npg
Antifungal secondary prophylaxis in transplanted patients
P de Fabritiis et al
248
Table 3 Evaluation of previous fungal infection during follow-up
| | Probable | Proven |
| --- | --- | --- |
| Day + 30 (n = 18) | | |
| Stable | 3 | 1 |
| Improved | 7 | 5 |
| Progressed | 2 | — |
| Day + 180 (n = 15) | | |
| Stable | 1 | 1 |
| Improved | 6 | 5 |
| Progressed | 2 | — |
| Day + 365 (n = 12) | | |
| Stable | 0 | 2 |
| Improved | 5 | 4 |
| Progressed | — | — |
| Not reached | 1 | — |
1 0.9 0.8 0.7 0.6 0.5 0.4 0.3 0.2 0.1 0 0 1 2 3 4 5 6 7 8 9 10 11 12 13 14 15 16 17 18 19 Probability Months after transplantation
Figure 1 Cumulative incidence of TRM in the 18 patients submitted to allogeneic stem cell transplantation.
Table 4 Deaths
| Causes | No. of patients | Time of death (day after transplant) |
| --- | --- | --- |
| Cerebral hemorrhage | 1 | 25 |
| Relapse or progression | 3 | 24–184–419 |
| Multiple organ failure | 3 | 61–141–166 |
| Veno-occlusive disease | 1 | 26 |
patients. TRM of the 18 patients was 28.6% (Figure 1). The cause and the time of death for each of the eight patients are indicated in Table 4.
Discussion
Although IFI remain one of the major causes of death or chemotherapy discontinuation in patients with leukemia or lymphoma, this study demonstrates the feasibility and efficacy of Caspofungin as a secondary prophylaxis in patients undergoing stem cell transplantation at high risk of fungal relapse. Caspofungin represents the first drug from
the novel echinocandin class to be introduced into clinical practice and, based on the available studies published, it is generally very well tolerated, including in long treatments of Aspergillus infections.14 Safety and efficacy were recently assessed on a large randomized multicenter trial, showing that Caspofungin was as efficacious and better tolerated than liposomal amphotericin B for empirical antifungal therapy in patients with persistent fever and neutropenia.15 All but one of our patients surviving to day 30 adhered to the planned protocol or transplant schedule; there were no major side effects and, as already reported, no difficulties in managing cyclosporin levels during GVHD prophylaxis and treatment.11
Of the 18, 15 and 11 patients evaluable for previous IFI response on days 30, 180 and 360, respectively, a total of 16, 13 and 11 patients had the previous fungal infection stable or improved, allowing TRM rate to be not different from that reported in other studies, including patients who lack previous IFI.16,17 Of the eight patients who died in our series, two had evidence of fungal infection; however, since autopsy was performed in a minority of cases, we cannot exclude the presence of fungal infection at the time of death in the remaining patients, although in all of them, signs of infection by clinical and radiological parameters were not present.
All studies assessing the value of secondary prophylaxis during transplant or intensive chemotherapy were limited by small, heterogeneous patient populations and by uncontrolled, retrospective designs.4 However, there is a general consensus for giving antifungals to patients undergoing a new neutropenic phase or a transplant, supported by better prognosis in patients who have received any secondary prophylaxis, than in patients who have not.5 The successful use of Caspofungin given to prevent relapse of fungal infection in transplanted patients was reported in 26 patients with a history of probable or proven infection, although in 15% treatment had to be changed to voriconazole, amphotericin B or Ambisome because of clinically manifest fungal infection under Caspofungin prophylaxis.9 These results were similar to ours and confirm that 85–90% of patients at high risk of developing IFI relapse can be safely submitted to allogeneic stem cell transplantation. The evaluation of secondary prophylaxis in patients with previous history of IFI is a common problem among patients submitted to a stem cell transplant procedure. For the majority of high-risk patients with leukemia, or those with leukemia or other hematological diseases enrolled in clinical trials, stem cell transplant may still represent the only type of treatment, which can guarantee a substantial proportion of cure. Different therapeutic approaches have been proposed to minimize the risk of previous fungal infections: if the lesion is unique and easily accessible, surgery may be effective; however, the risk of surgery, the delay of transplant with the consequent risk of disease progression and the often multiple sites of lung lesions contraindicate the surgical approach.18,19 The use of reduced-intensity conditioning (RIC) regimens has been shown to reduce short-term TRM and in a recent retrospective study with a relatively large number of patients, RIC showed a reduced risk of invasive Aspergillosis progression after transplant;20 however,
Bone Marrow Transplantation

THE PROBLEM: Reproduce each entry exactly, leaving out nothing.

RESPONSE AREA:
npg
Antifungal secondary prophylaxis in transplanted patients
P de Fabritiis et al
248
Table 3 Evaluation of previous fungal infection during follow-up
| | Probable | Proven |
| --- | --- | --- |
| Day + 30 (n = 18) | | |
| Stable | 3 | 1 |
| Improved | 7 | 5 |
| Progressed | 2 | — |
| Day + 180 (n = 15) | | |
| Stable | 1 | 1 |
| Improved | 6 | 5 |
| Progressed | 2 | — |
| Day + 365 (n = 12) | | |
| Stable | 0 | 2 |
| Improved | 5 | 4 |
| Progressed | — | — |
| Not reached | 1 | — |
1 0.9 0.8 0.7 0.6 0.5 0.4 0.3 0.2 0.1 0 0 1 2 3 4 5 6 7 8 9 10 11 12 13 14 15 16 17 18 19 Probability Months after transplantation
Figure 1 Cumulative incidence of TRM in the 18 patients submitted to allogeneic stem cell transplantation.
Table 4 Deaths
| Causes | No. of patients | Time of death (day after transplant) |
| --- | --- | --- |
| Cerebral hemorrhage | 1 | 25 |
| Relapse or progression | 3 | 24–184–419 |
| Multiple organ failure | 3 | 61–141–166 |
| Veno-occlusive disease | 1 | 26 |
patients. TRM of the 18 patients was 28.6% (Figure 1). The cause and the time of death for each of the eight patients are indicated in Table 4.
Discussion
Although IFI remain one of the major causes of death or chemotherapy discontinuation in patients with leukemia or lymphoma, this study demonstrates the feasibility and efficacy of Caspofungin as a secondary prophylaxis in patients undergoing stem cell transplantation at high risk of fungal relapse. Caspofungin represents the first drug from
the novel echinocandin class to be introduced into clinical practice and, based on the available studies published, it is generally very well tolerated, including in long treatments of Aspergillus infections.14 Safety and efficacy were recently assessed on a large randomized multicenter trial, showing that Caspofungin was as efficacious and better tolerated than liposomal amphotericin B for empirical antifungal therapy in patients with persistent fever and neutropenia.15 All but one of our patients surviving to day 30 adhered to the planned protocol or transplant schedule; there were no major side effects and, as already reported, no difficulties in managing cyclosporin levels during GVHD prophylaxis and treatment.11
Of the 18, 15 and 11 patients evaluable for previous IFI response on days 30, 180 and 360, respectively, a total of 16, 13 and 11 patients had the previous fungal infection stable or improved, allowing TRM rate to be not different from that reported in other studies, including patients who lack previous IFI.16,17 Of the eight patients who died in our series, two had evidence of fungal infection; however, since autopsy was performed in a minority of cases, we cannot exclude the presence of fungal infection at the time of death in the remaining patients, although in all of them, signs of infection by clinical and radiological parameters were not present.
All studies assessing the value of secondary prophylaxis during transplant or intensive chemotherapy were limited by small, heterogeneous patient populations and by uncontrolled, retrospective designs.4 However, there is a general consensus for giving antifungals to patients undergoing a new neutropenic phase or a transplant, supported by better prognosis in patients who have received any secondary prophylaxis, than in patients who have not.5 The successful use of Caspofungin given to prevent relapse of fungal infection in transplanted patients was reported in 26 patients with a history of probable or proven infection, although in 15% treatment had to be changed to voriconazole, amphotericin B or Ambisome because of clinically manifest fungal infection under Caspofungin prophylaxis.9 These results were similar to ours and confirm that 85–90% of patients at high risk of developing IFI relapse can be safely submitted to allogeneic stem cell transplantation. The evaluation of secondary prophylaxis in patients with previous history of IFI is a common problem among patients submitted to a stem cell transplant procedure. For the majority of high-risk patients with leukemia, or those with leukemia or other hematological diseases enrolled in clinical trials, stem cell transplant may still represent the only type of treatment, which can guarantee a substantial proportion of cure. Different therapeutic approaches have been proposed to minimize the risk of previous fungal infections: if the lesion is unique and easily accessible, surgery may be effective; however, the risk of surgery, the delay of transplant with the consequent risk of disease progression and the often multiple sites of lung lesions contraindicate the surgical approach.18,19 The use of reduced-intensity conditioning (RIC) regimens has been shown to reduce short-term TRM and in a recent retrospective study with a relatively large number of patients, RIC showed a reduced risk of invasive Aspergillosis progression after transplant;20 however,
Bone Marrow Transplantation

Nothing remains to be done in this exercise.